Can you quote the items below word for word, starting at the line that contains "phylum: Chordata" and continuing through the end of the items?
─── Provided records
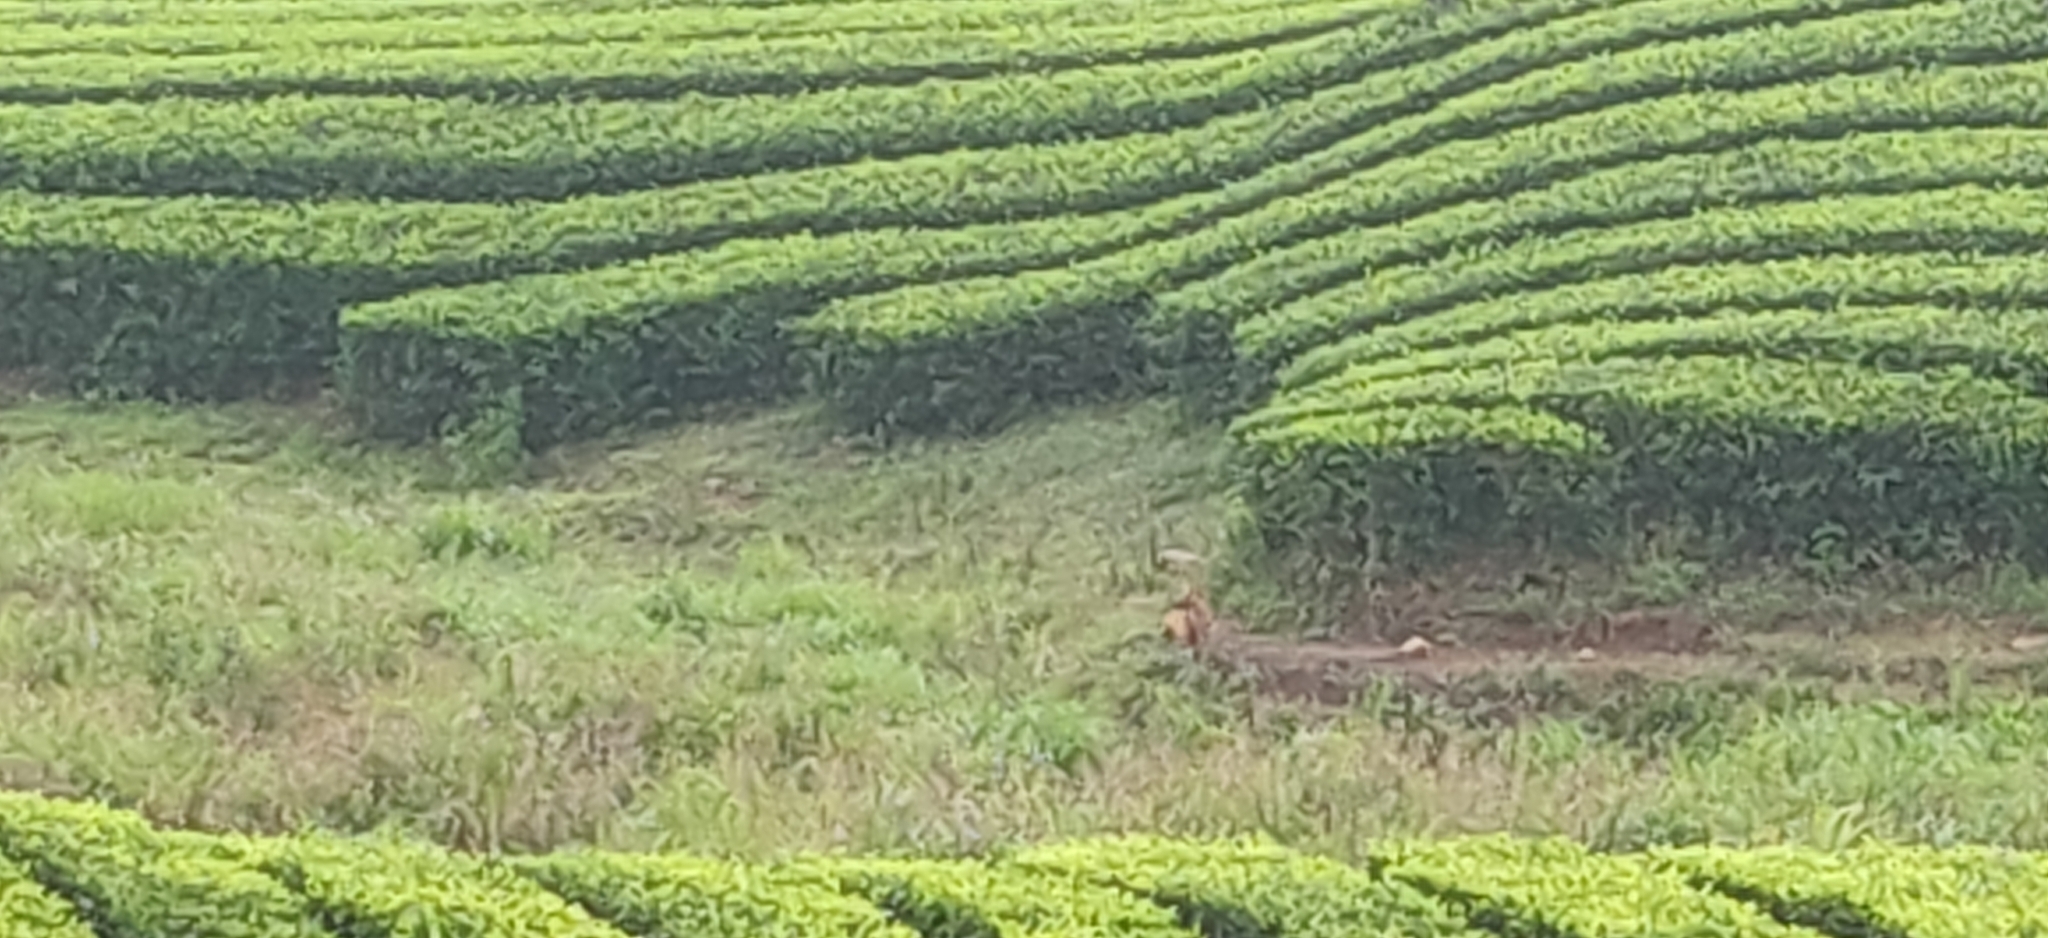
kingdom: Animalia
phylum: Chordata
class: Mammalia
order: Carnivora
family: Canidae
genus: Cuon
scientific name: Cuon alpinus
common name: Dhole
──────
Final result:
phylum: Chordata
class: Mammalia
order: Carnivora
family: Canidae
genus: Cuon
scientific name: Cuon alpinus
common name: Dhole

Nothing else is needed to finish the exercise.